PHOTO EDOUARD PLANTE-FRÉCHETTE, ARCHIVES LA PRESSE
Simon Jolin-Barrette
(Québec) Sous pression, Simon Jolin-Barrette réfléchit au retrait du droit à l’avortement dans son projet de constitution. Le candidat à la chefferie Bernard Drainville s’attend à une annonce « plus tôt que tard » et sa rivale Christine Fréchette veut modifier l’article de loi ou l’éliminer.
« J’ai écouté les groupes, plus de 200 groupes en commission parlementaire. J’analyse les mémoires, je réfléchis à tout ça », a lancé le ministre de la Justice jeudi.
« Avoir de l’humilité c’est écouter les groupes qui viennent nous parler, écouter la population, et prendre le recul pour réfléchir, par respect pour les consultations qui viennent de se terminer. Il faut faire en sorte de s’assurer de protéger le droit des femmes », a-t-il affirmé lors de la période de questions.
Il réagissait à une question de la députée de Québec solidaire Christine Labrie, qui lui demandait s’il allait reculer, ou s’il avait « trop d’ego ».
Car la pression s’est accentuée sur le ministre de la Justice et l’article 29 de son projet de constitution, qui stipule que « L’État protège la liberté des femmes d’avoir recours à une interruption volontaire de grossesse ». En commission parlementaire, les groupes de femmes sont venus tirer la sonnette d’alarme : légiférer sur l’avortement pourrait ouvrir la porte à limiter ce droit pour les femmes.
Le Barreau du Québec partage ce point de vue : « toute nouvelle législation ou modification législative pour réaffirmer nommément le droit à l’avortement comporte d’importants risques, dont le principal est d’ouvrir la porte à d’éventuelles limitations de ce droit ».
Fréchette n’en veut plus
Résumé
Déjà, la candidate à la chefferie de la CAQ Christine Fréchette a annoncé qu’elle souhaitait le retirer ou le réécrire. « Je pense que s’il n’y a pas de soutien aucun, il va falloir soit le libeller autrement ou le retirer », a affirmé Mme Fréchette en mêlée de presse mercredi à l’Assemblée nationale.
« L’article 29 dans le projet de constitution, je vois qu’il n’y a pas de soutien du côté des groupes de femmes, et pour moi, c’est un élément important », a affirmé Christine Fréchette, ajoutant qu’autrement, elle appuyait le projet de loi de Simon Jolin-Barrette.
Bernard Drainville a éventé une annonce de M. Jolin-Barrette. « J’ai eu des discussions avec Simon avec cet enjeu. Je vais le laisser faire son annonce en temps et lieu. Ma compréhension c’est que ça viendra plus tôt que tard », a-t-il dit.

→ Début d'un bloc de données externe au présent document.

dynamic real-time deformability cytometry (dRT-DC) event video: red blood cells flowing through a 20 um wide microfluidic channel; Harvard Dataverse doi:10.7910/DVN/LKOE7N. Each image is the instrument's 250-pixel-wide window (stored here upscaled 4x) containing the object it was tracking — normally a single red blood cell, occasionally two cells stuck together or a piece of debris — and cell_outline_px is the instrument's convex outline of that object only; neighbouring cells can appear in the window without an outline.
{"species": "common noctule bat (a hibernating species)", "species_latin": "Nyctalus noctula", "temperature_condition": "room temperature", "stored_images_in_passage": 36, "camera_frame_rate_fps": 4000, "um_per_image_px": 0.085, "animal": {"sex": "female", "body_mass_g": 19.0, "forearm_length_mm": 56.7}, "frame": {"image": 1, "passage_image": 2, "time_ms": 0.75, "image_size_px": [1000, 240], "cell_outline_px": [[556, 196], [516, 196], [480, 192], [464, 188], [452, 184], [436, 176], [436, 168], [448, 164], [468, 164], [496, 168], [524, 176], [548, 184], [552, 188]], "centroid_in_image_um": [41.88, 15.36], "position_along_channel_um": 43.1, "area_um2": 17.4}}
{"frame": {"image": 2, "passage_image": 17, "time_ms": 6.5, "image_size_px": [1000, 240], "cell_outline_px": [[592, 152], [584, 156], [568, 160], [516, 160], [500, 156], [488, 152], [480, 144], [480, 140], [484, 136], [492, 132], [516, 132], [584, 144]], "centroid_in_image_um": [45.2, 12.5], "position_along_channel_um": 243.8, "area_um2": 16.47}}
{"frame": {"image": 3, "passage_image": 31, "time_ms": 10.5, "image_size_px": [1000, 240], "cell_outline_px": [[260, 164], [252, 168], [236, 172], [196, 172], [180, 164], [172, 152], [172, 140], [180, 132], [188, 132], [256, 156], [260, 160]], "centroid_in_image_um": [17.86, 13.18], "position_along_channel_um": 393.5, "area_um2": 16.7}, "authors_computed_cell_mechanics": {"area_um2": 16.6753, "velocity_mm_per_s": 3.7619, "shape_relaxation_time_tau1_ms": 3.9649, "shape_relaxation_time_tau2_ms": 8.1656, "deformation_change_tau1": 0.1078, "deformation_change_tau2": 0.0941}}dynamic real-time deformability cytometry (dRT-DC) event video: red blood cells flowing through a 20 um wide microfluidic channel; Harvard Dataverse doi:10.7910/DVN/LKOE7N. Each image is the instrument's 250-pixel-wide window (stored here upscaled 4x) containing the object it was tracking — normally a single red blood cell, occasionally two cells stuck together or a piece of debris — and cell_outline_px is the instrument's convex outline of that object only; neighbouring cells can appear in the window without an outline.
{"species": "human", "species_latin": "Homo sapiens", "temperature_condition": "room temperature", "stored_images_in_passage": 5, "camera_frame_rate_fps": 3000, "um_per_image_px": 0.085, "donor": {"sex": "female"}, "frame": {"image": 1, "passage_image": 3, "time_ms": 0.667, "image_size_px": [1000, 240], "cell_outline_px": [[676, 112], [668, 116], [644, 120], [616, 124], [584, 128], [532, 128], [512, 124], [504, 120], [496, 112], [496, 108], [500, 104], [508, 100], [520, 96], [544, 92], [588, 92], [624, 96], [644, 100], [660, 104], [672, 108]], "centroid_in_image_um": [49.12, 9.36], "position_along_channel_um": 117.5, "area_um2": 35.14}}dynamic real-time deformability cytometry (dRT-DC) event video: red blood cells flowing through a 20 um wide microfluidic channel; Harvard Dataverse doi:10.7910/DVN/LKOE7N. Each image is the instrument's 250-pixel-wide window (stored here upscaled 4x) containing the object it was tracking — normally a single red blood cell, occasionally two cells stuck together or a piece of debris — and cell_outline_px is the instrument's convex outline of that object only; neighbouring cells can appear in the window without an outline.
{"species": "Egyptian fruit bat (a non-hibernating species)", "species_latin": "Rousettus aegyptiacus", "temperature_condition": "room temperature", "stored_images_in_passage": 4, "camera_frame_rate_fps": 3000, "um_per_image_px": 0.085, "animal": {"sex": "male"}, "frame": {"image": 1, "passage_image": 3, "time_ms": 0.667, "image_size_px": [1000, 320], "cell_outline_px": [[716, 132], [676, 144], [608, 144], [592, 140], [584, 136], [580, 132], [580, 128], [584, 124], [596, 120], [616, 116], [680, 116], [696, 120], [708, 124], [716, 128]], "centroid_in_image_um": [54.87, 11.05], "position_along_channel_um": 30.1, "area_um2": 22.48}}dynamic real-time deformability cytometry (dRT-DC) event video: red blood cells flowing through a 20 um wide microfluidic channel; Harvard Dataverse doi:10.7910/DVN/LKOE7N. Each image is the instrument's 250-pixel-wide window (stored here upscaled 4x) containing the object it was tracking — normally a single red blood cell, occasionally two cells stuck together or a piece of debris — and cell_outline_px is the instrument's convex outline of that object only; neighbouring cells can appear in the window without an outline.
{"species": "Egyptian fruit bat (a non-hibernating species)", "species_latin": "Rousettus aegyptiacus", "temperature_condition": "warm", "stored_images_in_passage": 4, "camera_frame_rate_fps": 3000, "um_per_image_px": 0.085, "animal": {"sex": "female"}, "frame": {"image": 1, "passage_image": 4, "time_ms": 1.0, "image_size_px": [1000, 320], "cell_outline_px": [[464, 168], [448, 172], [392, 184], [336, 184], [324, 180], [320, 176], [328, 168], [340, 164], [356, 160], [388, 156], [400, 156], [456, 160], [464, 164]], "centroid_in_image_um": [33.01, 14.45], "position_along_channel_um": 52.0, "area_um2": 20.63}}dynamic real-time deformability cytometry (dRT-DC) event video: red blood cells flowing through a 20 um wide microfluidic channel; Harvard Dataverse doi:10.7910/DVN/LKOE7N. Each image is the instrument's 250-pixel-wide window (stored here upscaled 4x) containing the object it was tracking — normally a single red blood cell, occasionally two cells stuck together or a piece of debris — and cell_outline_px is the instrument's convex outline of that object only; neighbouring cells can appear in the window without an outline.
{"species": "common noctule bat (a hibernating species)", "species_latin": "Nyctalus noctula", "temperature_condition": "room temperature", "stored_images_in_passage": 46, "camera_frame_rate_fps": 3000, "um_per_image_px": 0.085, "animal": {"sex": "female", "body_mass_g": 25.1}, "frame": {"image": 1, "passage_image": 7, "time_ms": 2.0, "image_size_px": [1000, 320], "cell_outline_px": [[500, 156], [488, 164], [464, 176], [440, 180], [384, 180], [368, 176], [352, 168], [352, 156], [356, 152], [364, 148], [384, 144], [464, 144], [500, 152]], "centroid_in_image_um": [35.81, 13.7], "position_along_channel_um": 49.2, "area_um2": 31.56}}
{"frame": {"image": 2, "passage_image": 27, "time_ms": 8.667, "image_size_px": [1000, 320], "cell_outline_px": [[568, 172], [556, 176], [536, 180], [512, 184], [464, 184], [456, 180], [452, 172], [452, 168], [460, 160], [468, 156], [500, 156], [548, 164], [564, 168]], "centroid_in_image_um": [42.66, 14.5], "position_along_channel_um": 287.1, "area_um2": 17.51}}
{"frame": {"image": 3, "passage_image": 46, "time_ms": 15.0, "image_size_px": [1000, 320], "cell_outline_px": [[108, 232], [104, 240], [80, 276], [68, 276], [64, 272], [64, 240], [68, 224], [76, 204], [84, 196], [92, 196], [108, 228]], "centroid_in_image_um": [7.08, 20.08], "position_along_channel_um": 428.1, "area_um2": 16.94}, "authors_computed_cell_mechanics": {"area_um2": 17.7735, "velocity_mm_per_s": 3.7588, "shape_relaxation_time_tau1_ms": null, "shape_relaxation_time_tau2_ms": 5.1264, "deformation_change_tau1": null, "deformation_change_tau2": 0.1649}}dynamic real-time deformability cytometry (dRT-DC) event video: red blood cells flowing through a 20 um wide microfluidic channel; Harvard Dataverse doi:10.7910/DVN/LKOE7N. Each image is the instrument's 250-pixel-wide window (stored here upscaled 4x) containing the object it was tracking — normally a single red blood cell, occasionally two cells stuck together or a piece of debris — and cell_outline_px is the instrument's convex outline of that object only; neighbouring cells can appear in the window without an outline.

Il a affirmé que M. Jolin-Barrette est « un gars qui est à l’écoute ». « Je vais laisser Simon faire son annonce et on pourra en discuter par la suite, mais je suis très à l’aise avec la décision qu’il va annoncer », a-t-il expliqué.
Séance spéciale en après-midi
Le Parti libéral du Québec (PLQ) a demandé que la commission parlementaire, qui étudie le projet de constitution de Simon Jolin-Barrette, se réunisse en séance spéciale jeudi. Mercredi, les consultations générales sur le texte législatif du ministre de la Justice ont pris fin à Québec.
La prochaine étape est donc l’étude article par article du projet de loi. « [Christine Fréchette], elle écoute, elle a écouté les femmes, les groupes », a fait valoir la libérale Brigitte Marceau, qui réclame l’abandon de l’article sur l’avortement. Selon elle, le ministre « s’entête » et provoque de « l’angoisse » chez les femmes. « Tous les groupes me le disent, le vrai enjeu, ce n’est pas de légiférer, c’est d’améliorer l’accès à l’avortement, ici, Québec », a-t-elle plaidé.
L’opposition à Québec réclame l’abandon complet du projet de loi. « Une chose est claire, il n’y a aucun consensus et le ministre n’a certainement pas la légitimité d’aller de l’avant. Il lui reste une seule chose à faire : c’est de retirer son projet de constitution, un point c’est tout », a lancé le député solidaire, Guillaume Cliche-Rivard. « Sur la question spécifique de l’avortement […] je ne comprends pas pourquoi Simon Jolin-Barrette refuse d’écouter les femmes, y compris sa potentielle future cheffe [Christine Fréchette] », a-t-il ajouté.
Québec solidaire a déposé une motion pour que l’Assemblée nationale « constate que des groupes de défense des droits des femmes, des juristes, des expertes entendus en commission ont unanimement refusé d’appuyer l’article 29 du projet de loi 1, avertissant qu’il fragiliserait le droit à l’interruption volontaire de grossesse » et qu’elle exige que le gouvernement du Québec retirer l’article controversé.